El Pintor en la Corte | Víctor Mejuto

3/4 – 25/5 2018

Formato Cómodo | Madrid | España

La exposición se articula como un proyecto unitario en el que Vítor Mejuto aborda una reinterpretación de la pintura renacentista y barroca desde una óptica geométrica contemporánea. El conjunto de obras establece un diálogo estructural con la historia de la pintura, entendida no como repertorio iconográfico, sino como un sistema de construcción basado en relaciones espaciales, proporciones y equilibrios formales.
Desde una inclinación sostenida hacia el arte geométrico, el artista parte de la minuciosa geometrización que subyace en muchas de las grandes obras maestras del pasado.

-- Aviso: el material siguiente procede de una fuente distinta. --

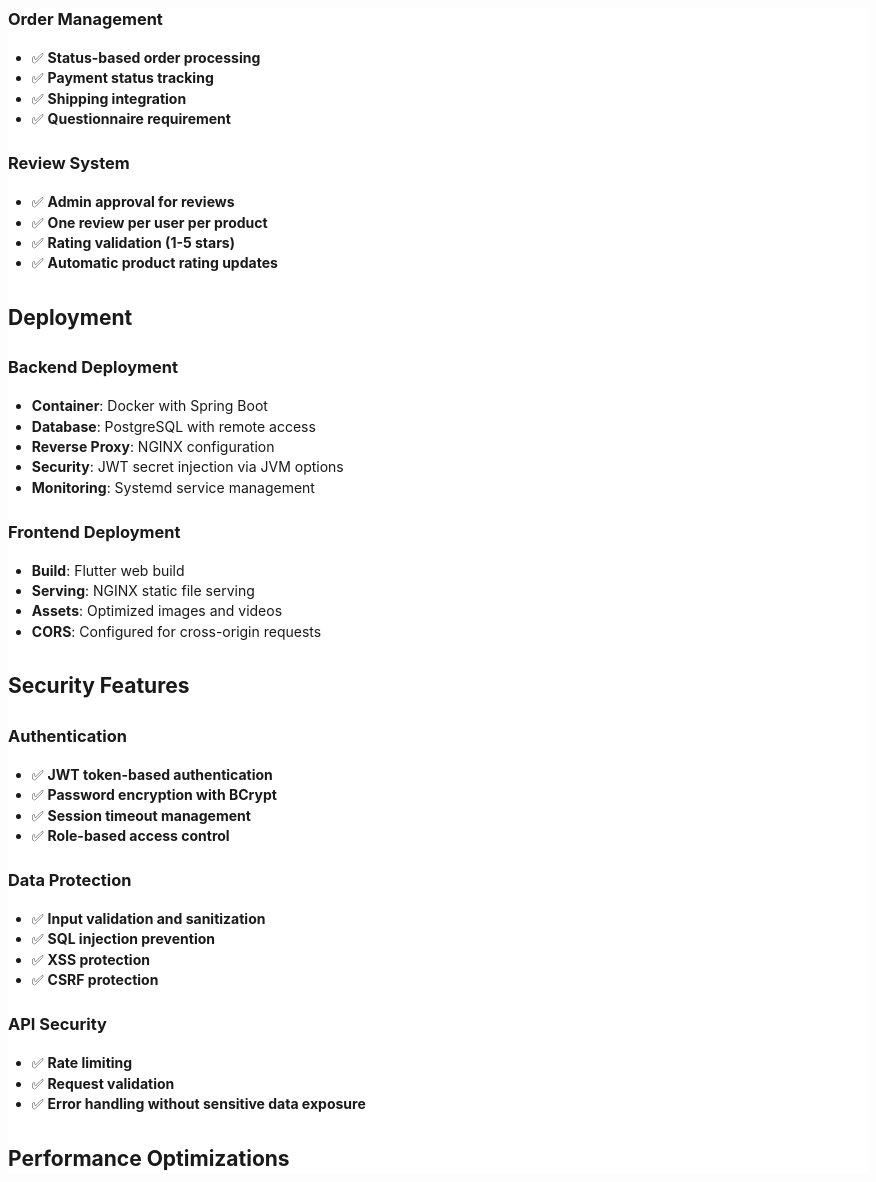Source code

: ### Order Management
- ✅ **Status-based order processing**
- ✅ **Payment status tracking**
- ✅ **Shipping integration**
- ✅ **Questionnaire requirement**

### Review System
- ✅ **Admin approval for reviews**
- ✅ **One review per user per product**
- ✅ **Rating validation (1-5 stars)**
- ✅ **Automatic product rating updates**

## Deployment

### Backend Deployment
- **Container**: Docker with Spring Boot
- **Database**: PostgreSQL with remote access
- **Reverse Proxy**: NGINX configuration
- **Security**: JWT secret injection via JVM options
- **Monitoring**: Systemd service management

### Frontend Deployment
- **Build**: Flutter web build
- **Serving**: NGINX static file serving
- **Assets**: Optimized images and videos
- **CORS**: Configured for cross-origin requests

## Security Features

### Authentication
- ✅ **JWT token-based authentication**
- ✅ **Password encryption with BCrypt**
- ✅ **Session timeout management**
- ✅ **Role-based access control**

### Data Protection
- ✅ **Input validation and sanitization**
- ✅ **SQL injection prevention**
- ✅ **XSS protection**
- ✅ **CSRF protection**

### API Security
- ✅ **Rate limiting**
- ✅ **Request validation**
- ✅ **Error handling without sensitive data exposure**

## Performance Optimizations
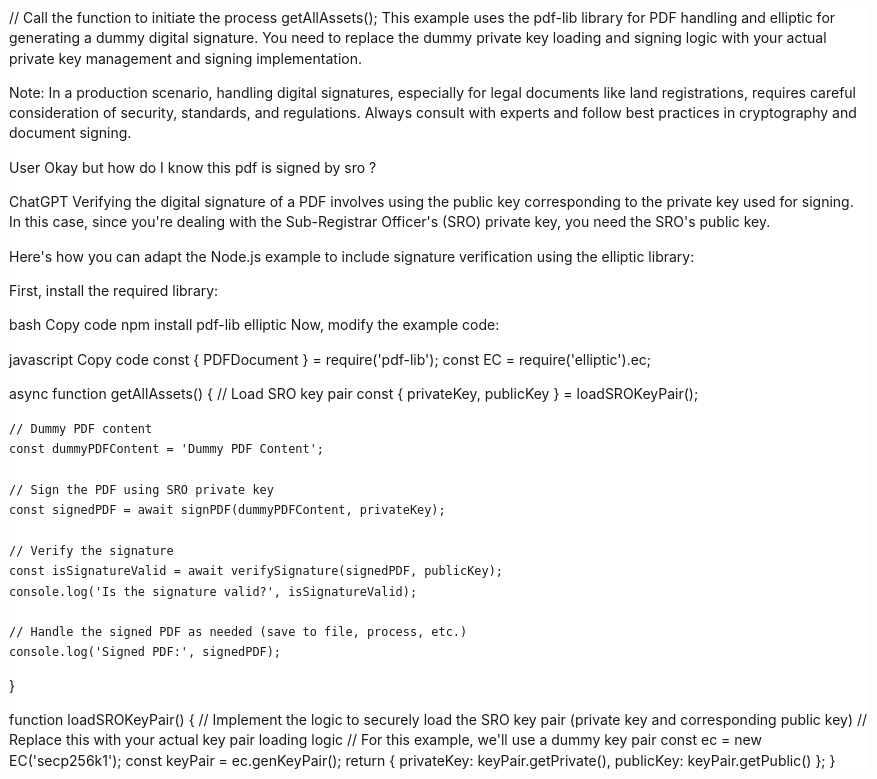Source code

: // Call the function to initiate the process
getAllAssets();
This example uses the pdf-lib library for PDF handling and elliptic for generating a dummy digital signature. You need to replace the dummy private key loading and signing logic with your actual private key management and signing implementation.

Note: In a production scenario, handling digital signatures, especially for legal documents like land registrations, requires careful consideration of security, standards, and regulations. Always consult with experts and follow best practices in cryptography and document signing.




User
Okay but how do I know this pdf is signed by sro ?

ChatGPT
Verifying the digital signature of a PDF involves using the public key corresponding to the private key used for signing. In this case, since you're dealing with the Sub-Registrar Officer's (SRO) private key, you need the SRO's public key.

Here's how you can adapt the Node.js example to include signature verification using the elliptic library:

First, install the required library:

bash
Copy code
npm install pdf-lib elliptic
Now, modify the example code:

javascript
Copy code
const { PDFDocument } = require('pdf-lib');
const EC = require('elliptic').ec;

async function getAllAssets() {
    // Load SRO key pair
    const { privateKey, publicKey } = loadSROKeyPair();

    // Dummy PDF content
    const dummyPDFContent = 'Dummy PDF Content';

    // Sign the PDF using SRO private key
    const signedPDF = await signPDF(dummyPDFContent, privateKey);

    // Verify the signature
    const isSignatureValid = await verifySignature(signedPDF, publicKey);
    console.log('Is the signature valid?', isSignatureValid);

    // Handle the signed PDF as needed (save to file, process, etc.)
    console.log('Signed PDF:', signedPDF);
}

function loadSROKeyPair() {
    // Implement the logic to securely load the SRO key pair (private key and corresponding public key)
    // Replace this with your actual key pair loading logic
    // For this example, we'll use a dummy key pair
    const ec = new EC('secp256k1');
    const keyPair = ec.genKeyPair();
    return { privateKey: keyPair.getPrivate(), publicKey: keyPair.getPublic() };
}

La atención se dirige a los mecanismos internos de la composición y a la arquitectura invisible que organiza la imagen, aspectos que se convierten en el punto de partida para una traducción plástica autónoma.
El proyecto se construye a partir de la revisión y recreación de ideas previas procedentes de la tradición pictórica. Cada obra se articula sobre un referente distinto, lo que introduce una variación constante en las formas y evita un desarrollo seriado convencional. Este método obliga a recorrer el camino de otro para abandonarlo, desviarlo o reformularlo, hasta que la obra adquiere una independencia propia.

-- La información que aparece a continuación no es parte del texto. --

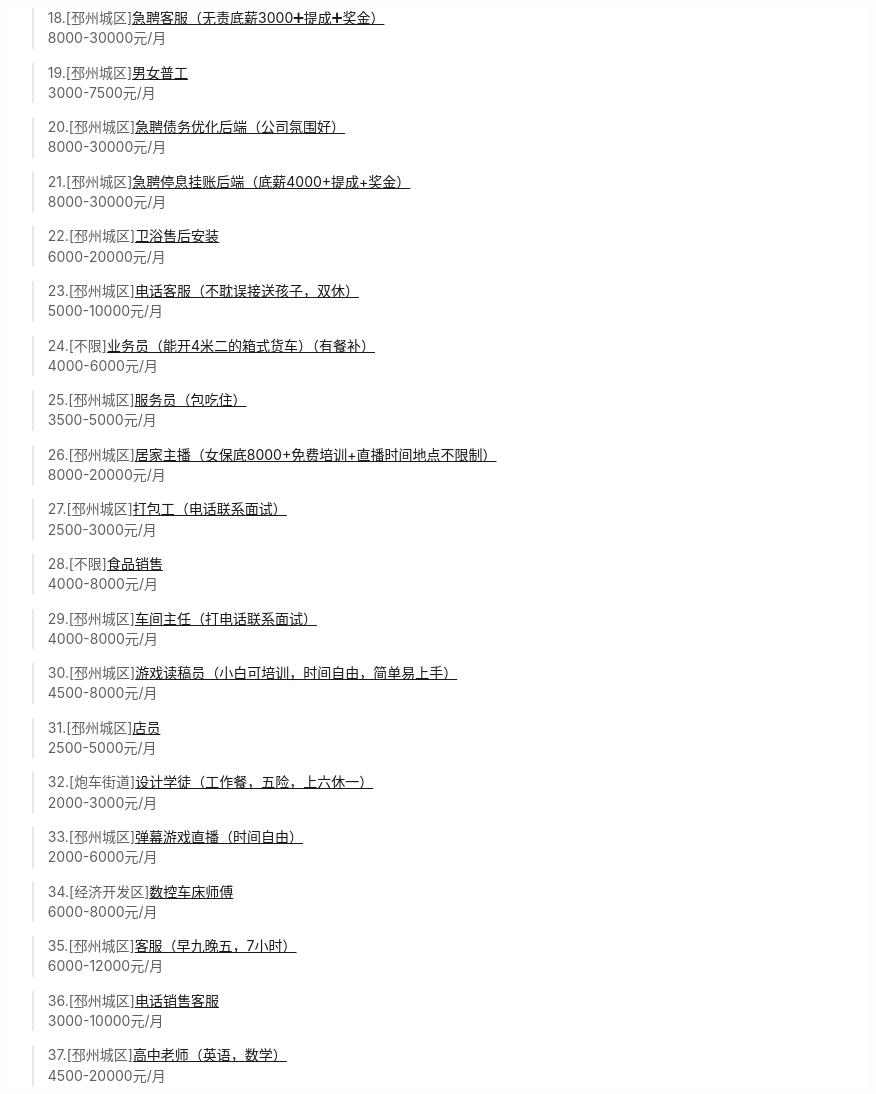 >18.[邳州城区][急聘客服（无责底薪3000➕提成➕奖金）](https://www.pizhouzhipin.com/job/42435)<br>
>8000-30000元/月

>19.[邳州城区][男女普工](https://www.pizhouzhipin.com/job/35010)<br>
>3000-7500元/月

>20.[邳州城区][急聘债务优化后端（公司氛围好）](https://www.pizhouzhipin.com/job/42434)<br>
>8000-30000元/月

>21.[邳州城区][急聘停息挂账后端（底薪4000+提成+奖金）](https://www.pizhouzhipin.com/job/42457)<br>
>8000-30000元/月

>22.[邳州城区][卫浴售后安装](https://www.pizhouzhipin.com/job/41637)<br>
>6000-20000元/月

>23.[邳州城区][电话客服（不耽误接送孩子，双休）](https://www.pizhouzhipin.com/job/34519)<br>
>5000-10000元/月

>24.[不限][业务员（能开4米二的箱式货车）（有餐补）](https://www.pizhouzhipin.com/job/30248)<br>
>4000-6000元/月

>25.[邳州城区][服务员（包吃住）](https://www.pizhouzhipin.com/job/32682)<br>
>3500-5000元/月

>26.[邳州城区][居家主播（女保底8000+免费培训+直播时间地点不限制）](https://www.pizhouzhipin.com/job/38690)<br>
>8000-20000元/月

>27.[邳州城区][打包工（电话联系面试）](https://www.pizhouzhipin.com/job/37017)<br>
>2500-3000元/月

>28.[不限][食品销售](https://www.pizhouzhipin.com/job/24839)<br>
>4000-8000元/月

>29.[邳州城区][车间主任（打电话联系面试）](https://www.pizhouzhipin.com/job/25100)<br>
>4000-8000元/月

>30.[邳州城区][游戏读稿员（小白可培训，时间自由，简单易上手）](https://www.pizhouzhipin.com/job/41183)<br>
>4500-8000元/月

>31.[邳州城区][店员](https://www.pizhouzhipin.com/job/42227)<br>
>2500-5000元/月

>32.[炮车街道][设计学徒（工作餐，五险，上六休一）](https://www.pizhouzhipin.com/job/39591)<br>
>2000-3000元/月

>33.[邳州城区][弹幕游戏直播（时间自由）](https://www.pizhouzhipin.com/job/42414)<br>
>2000-6000元/月

>34.[经济开发区][数控车床师傅](https://www.pizhouzhipin.com/job/41581)<br>
>6000-8000元/月

>35.[邳州城区][客服（早九晚五，7小时）](https://www.pizhouzhipin.com/job/39171)<br>
>6000-12000元/月

>36.[邳州城区][电话销售客服](https://www.pizhouzhipin.com/job/41550)<br>
>3000-10000元/月

>37.[邳州城区][高中老师（英语，数学）](https://www.pizhouzhipin.com/job/37163)<br>
>4500-20000元/月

En este proceso, la presencia de la obra histórica permanece como un sustrato latente, aunque despojado de su carácter narrativo. La pintura resultante se emancipa progresivamente de su origen, afirmándose como una imagen inédita. La tensión entre lo preexistente y lo nuevo define el núcleo conceptual de la exposición y remite a la relación entre memoria visual y creación contemporánea.

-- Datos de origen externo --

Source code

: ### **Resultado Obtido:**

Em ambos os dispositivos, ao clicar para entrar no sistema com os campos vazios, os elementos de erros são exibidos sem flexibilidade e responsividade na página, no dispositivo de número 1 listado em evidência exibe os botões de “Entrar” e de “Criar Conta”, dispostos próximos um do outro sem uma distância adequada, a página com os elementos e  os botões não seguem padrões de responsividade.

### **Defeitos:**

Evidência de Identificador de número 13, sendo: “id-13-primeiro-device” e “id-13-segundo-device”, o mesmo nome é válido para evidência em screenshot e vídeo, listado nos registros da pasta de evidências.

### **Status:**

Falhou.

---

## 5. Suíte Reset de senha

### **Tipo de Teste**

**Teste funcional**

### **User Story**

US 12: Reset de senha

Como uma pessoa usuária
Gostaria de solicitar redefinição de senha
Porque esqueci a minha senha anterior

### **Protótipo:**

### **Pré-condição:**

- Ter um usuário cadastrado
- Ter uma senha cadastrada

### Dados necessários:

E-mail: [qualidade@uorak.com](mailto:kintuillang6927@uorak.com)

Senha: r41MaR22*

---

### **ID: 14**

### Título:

Dentro del conjunto, la serie El sepulcro vacío ocupa un lugar central. A partir del estudio de representaciones históricas del sepulcro, se analiza cómo la geometría se intensifica en temas aparentemente humildes. El espacio se convierte en el verdadero protagonista de las obras, planteado como una estructura esencial en la que se enfrentan vacío y límite, foso y losa.
La exposición se orienta hacia una mayor contención formal y una reducción descriptiva. Los fragmentos, las alusiones parciales y la economía del dibujo sustituyen a la narración explícita, permitiendo construir una pintura basada en la evocación y el recuerdo. El conjunto plantea una reflexión sobre la vigencia de la gran pintura histórica desde una perspectiva contemporánea, entendida como un territorio activo de traducción y pensamiento visual.